Successful Surgical Treatment for a Mycotic Aneurysm of the Gastroduodenal Artery Penetrating into the Residual Stomach.
10.4326/jjcvs.31.74
- VernacularTitle:残胃に穿破した胃十二指腸動脈の感染性動脈りゅうの1例
- Author:
Kenji Mogi
;
Mitsunori Okimoto
- Publication Type:Journal Article
- From:Japanese Journal of Cardiovascular Surgery
2002;31(1):74-76
- CountryJapan
- Language:Japanese
-
Abstract:
A case of mycotic aneurysm in the gastroduodenal artery associated with infectious endocarditis (IE) penetrating into the residual stomach is reported. A 50-year-old woman was transferred to our hospital because of sudden onset of hematemesis and bloody stool.
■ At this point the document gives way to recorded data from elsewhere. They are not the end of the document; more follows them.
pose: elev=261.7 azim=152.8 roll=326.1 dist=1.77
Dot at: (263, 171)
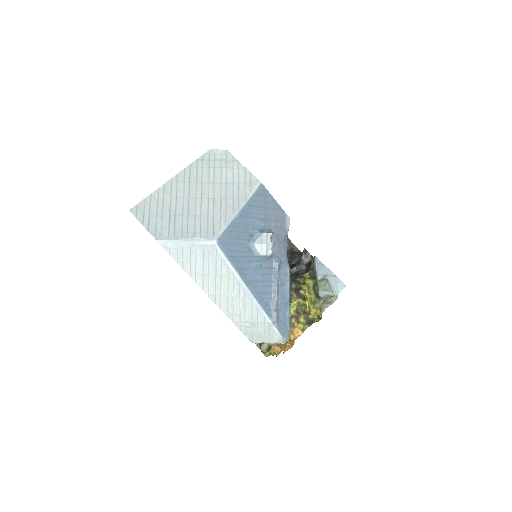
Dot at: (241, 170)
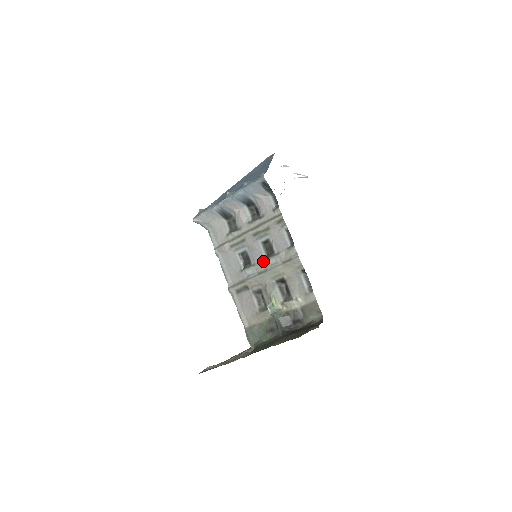
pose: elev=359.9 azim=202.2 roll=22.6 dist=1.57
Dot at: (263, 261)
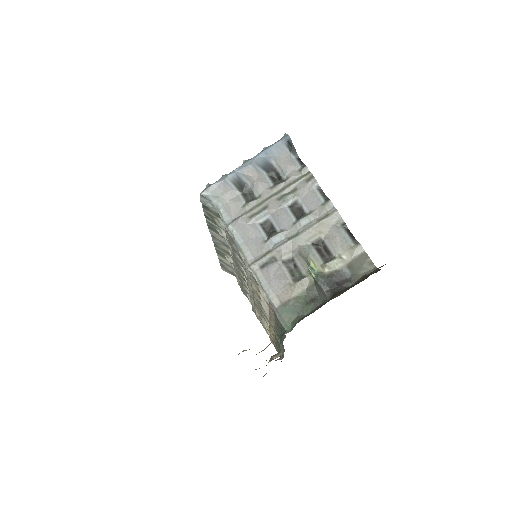
Dot at: (293, 225)
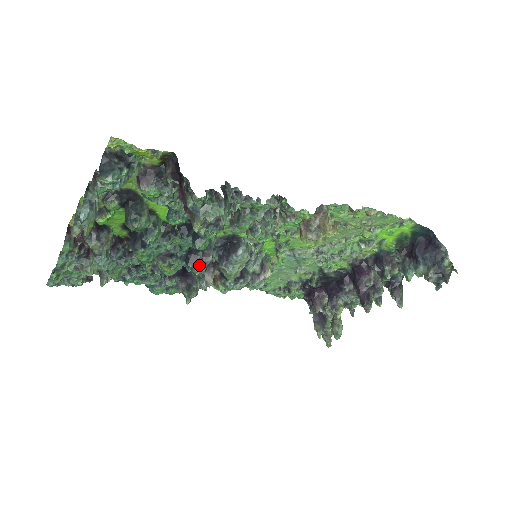
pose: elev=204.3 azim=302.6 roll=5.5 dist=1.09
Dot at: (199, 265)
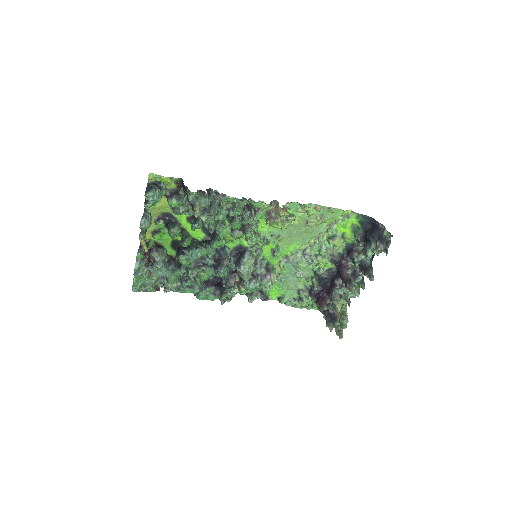
Dot at: (222, 269)
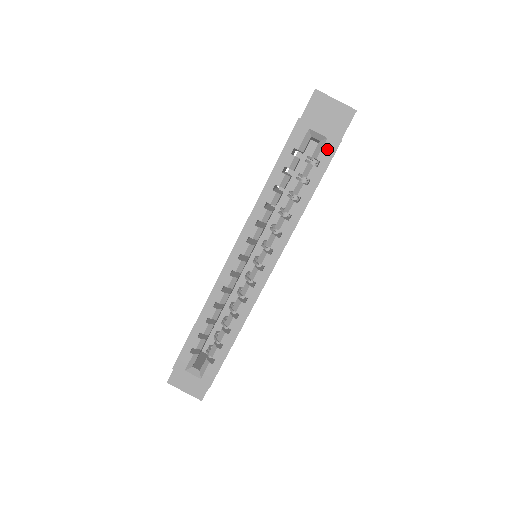
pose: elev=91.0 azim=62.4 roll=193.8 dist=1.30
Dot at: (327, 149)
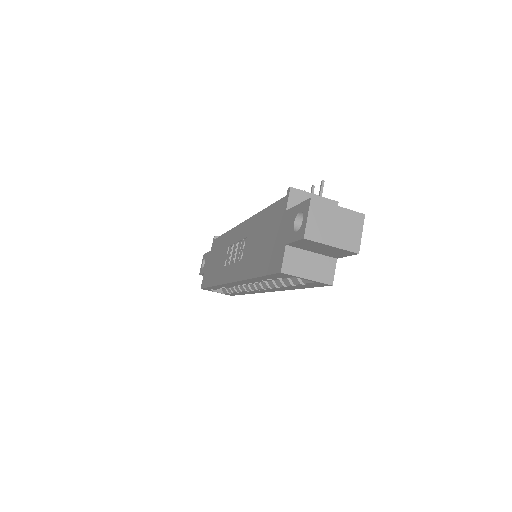
Dot at: (315, 284)
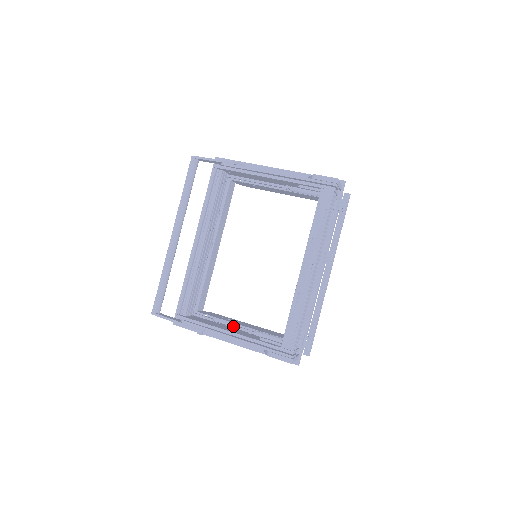
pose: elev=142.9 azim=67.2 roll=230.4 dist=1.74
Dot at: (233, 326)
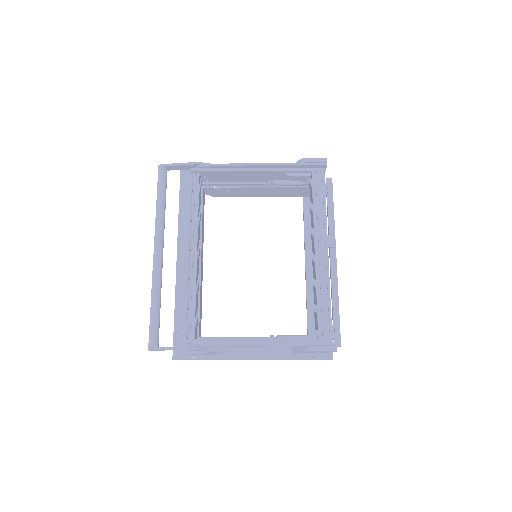
Dot at: occluded
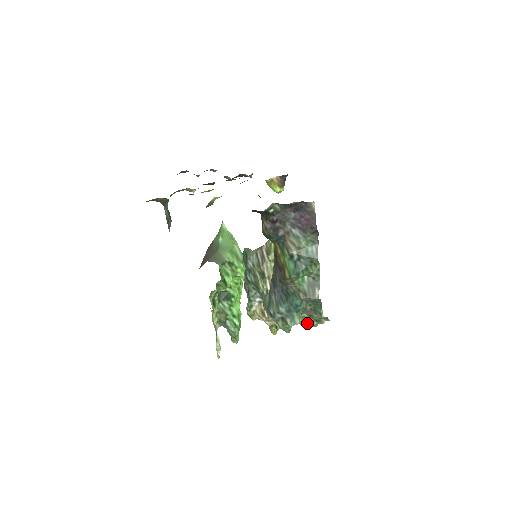
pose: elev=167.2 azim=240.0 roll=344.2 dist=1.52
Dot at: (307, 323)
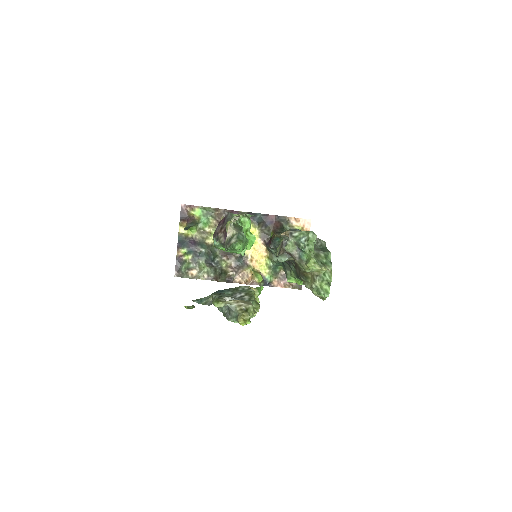
Dot at: (315, 258)
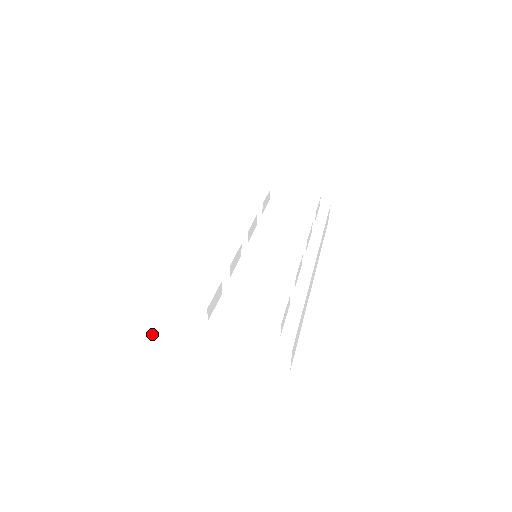
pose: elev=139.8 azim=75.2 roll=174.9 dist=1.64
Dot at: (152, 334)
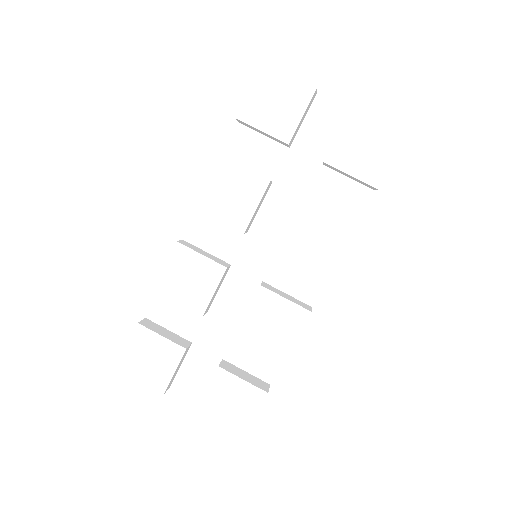
Dot at: occluded
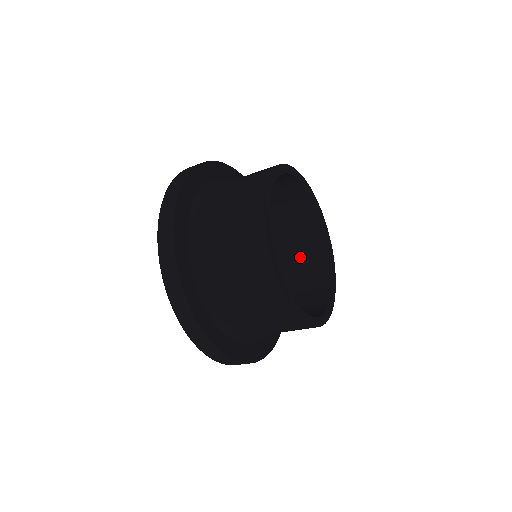
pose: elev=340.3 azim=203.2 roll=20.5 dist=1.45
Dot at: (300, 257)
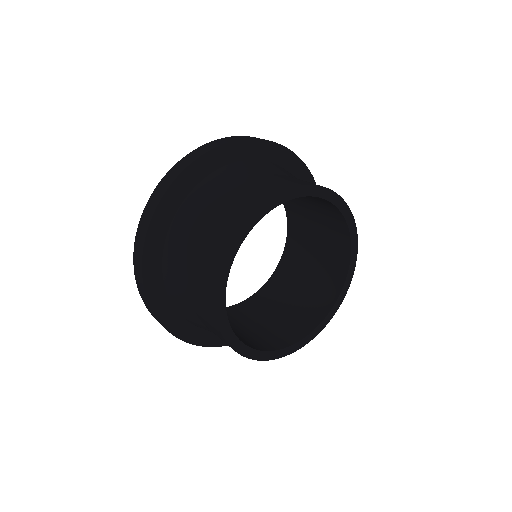
Dot at: (318, 270)
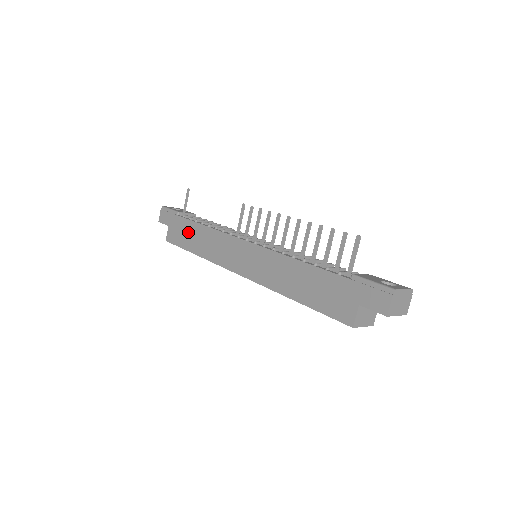
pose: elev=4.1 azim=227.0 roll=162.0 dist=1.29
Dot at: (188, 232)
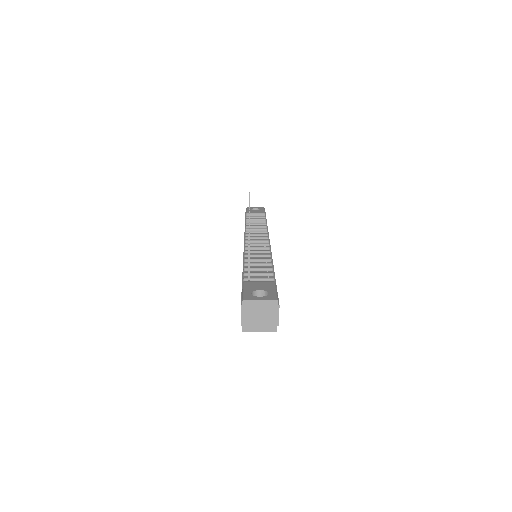
Dot at: occluded
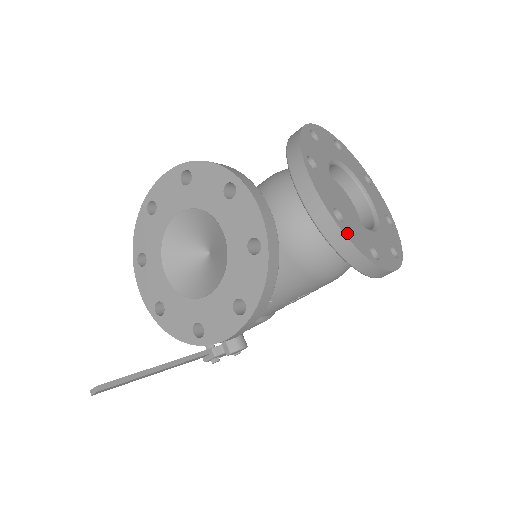
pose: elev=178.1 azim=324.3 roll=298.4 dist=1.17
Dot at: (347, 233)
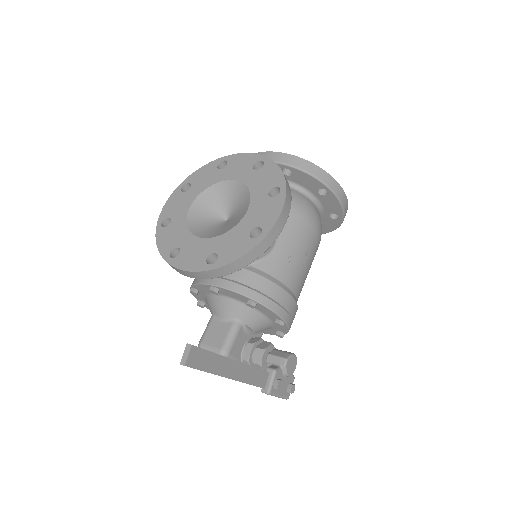
Dot at: (304, 162)
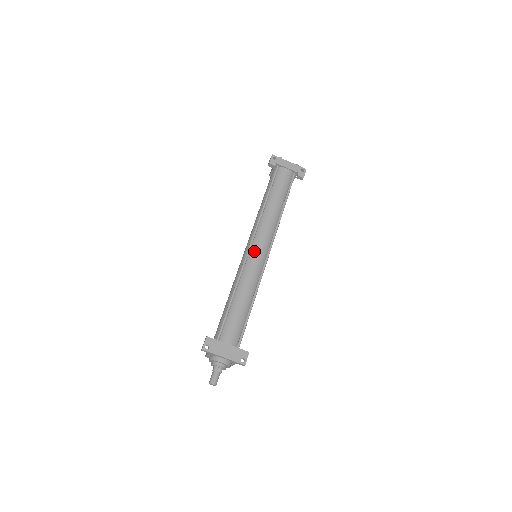
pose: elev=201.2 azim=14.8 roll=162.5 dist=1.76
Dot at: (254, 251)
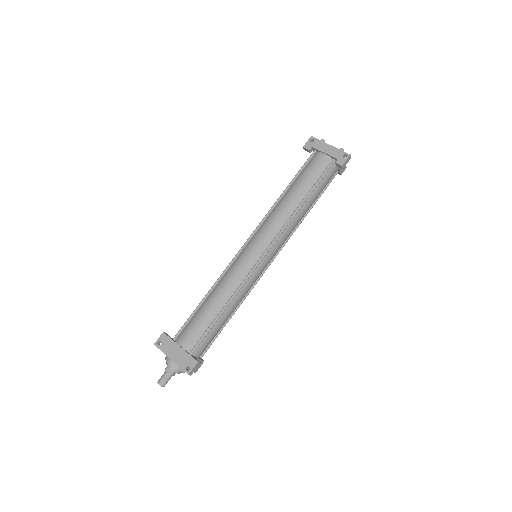
Dot at: (247, 249)
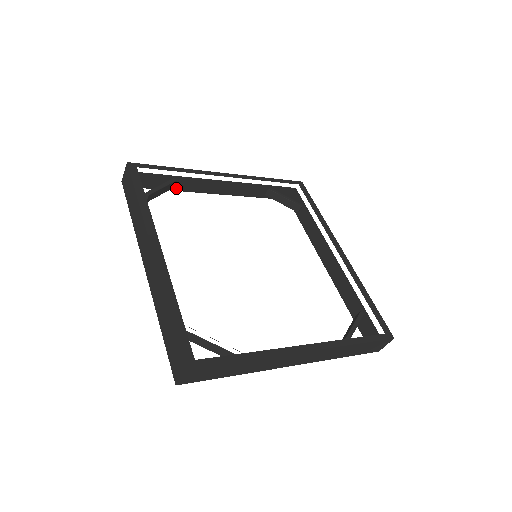
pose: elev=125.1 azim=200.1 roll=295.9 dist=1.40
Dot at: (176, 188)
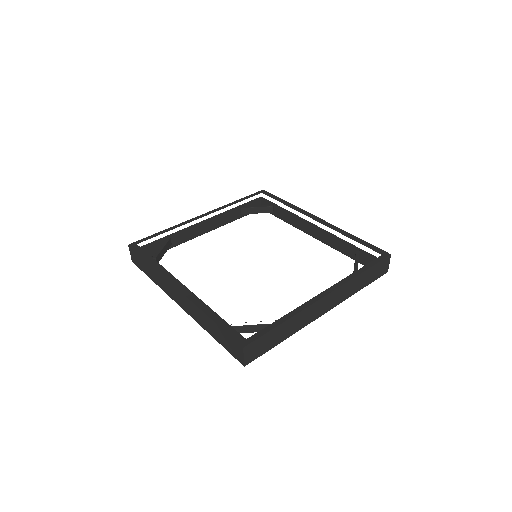
Dot at: (173, 245)
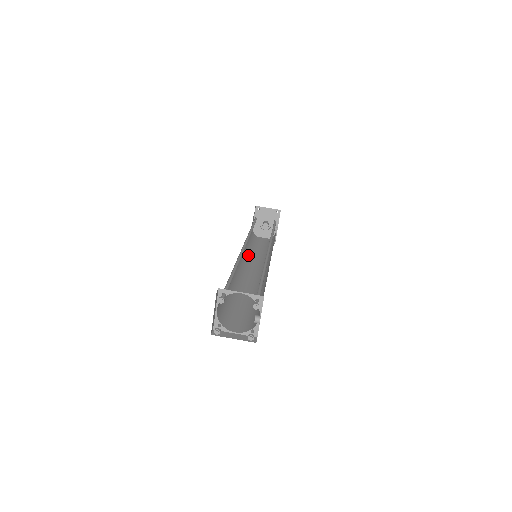
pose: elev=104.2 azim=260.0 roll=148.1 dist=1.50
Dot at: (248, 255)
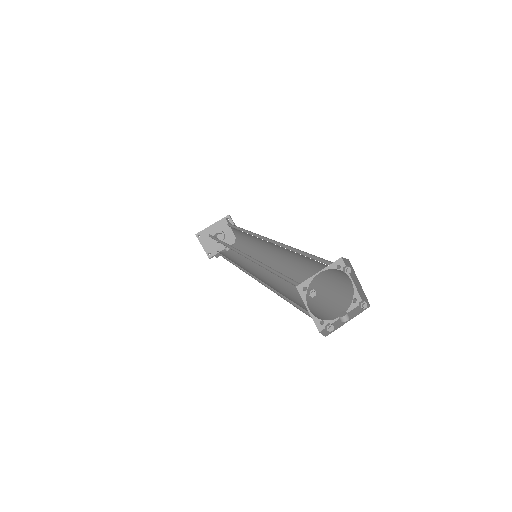
Dot at: (229, 247)
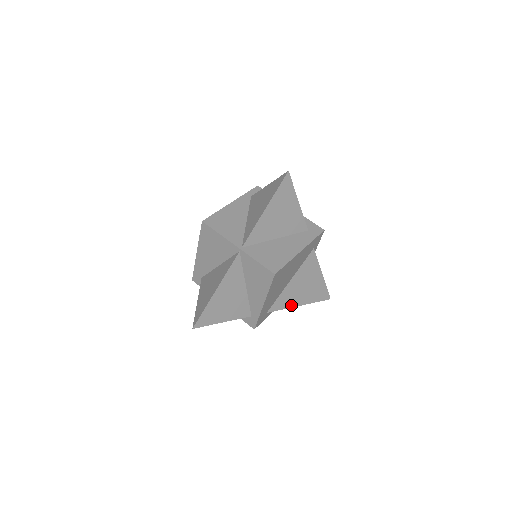
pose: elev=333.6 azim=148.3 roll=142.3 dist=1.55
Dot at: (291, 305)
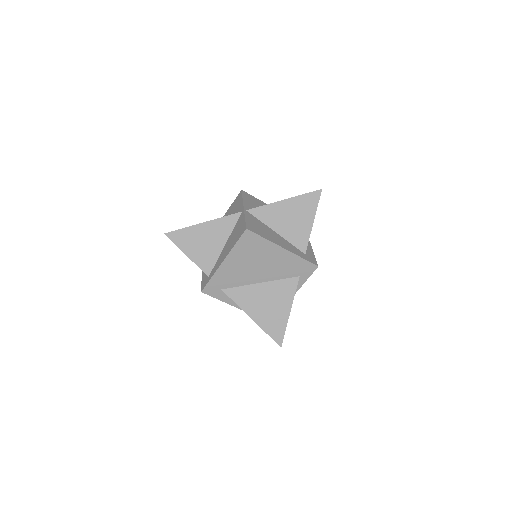
Dot at: (245, 308)
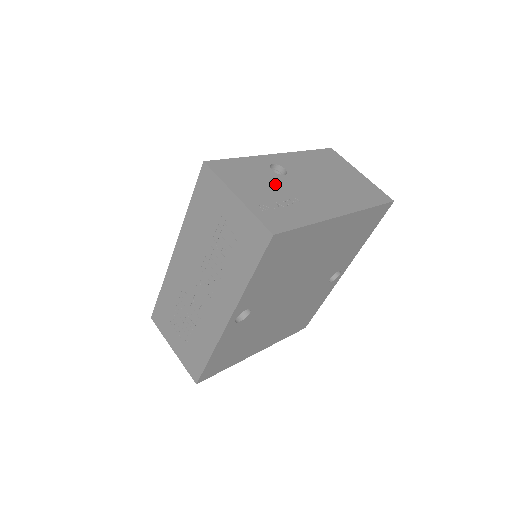
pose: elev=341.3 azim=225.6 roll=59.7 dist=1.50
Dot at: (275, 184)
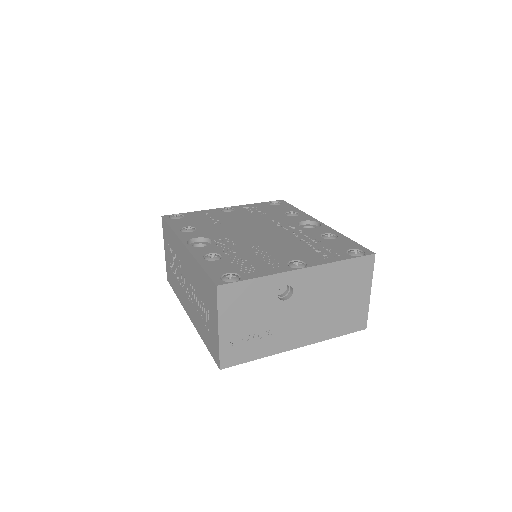
Dot at: (266, 313)
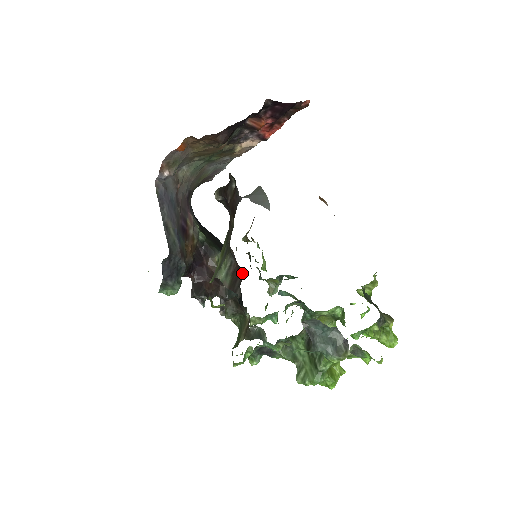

She had had partial gastrectomy due to duodenal ulcer 6 years previously and aortic prosthetic valve replacement due to infectious endocarditis eight months previously. Emergency laparotomy was performed. Aneurysm of the gastroduodenal artery penetraing into the lumen of the residual stomach was found. The aneurysm had not been detected in the CT scan 8 months earlier. It was surmised that it was related to IE and had developed over the last 8 months. Aneurysmectomy was performed. The postoperative course was uneventful and she was discharged on the 22nd postoperative day. Mycotic aneurysm associated with IE developing into the gastroduodenal artery and penetrating into the stomach is rare. It is possible that a mycotic aneurysm could develop in any artery of a patient with IE. We should thus carefully examine patients with IE in order to detect mycotic aneurysms using angiography and the contrast-enhanced CT scan.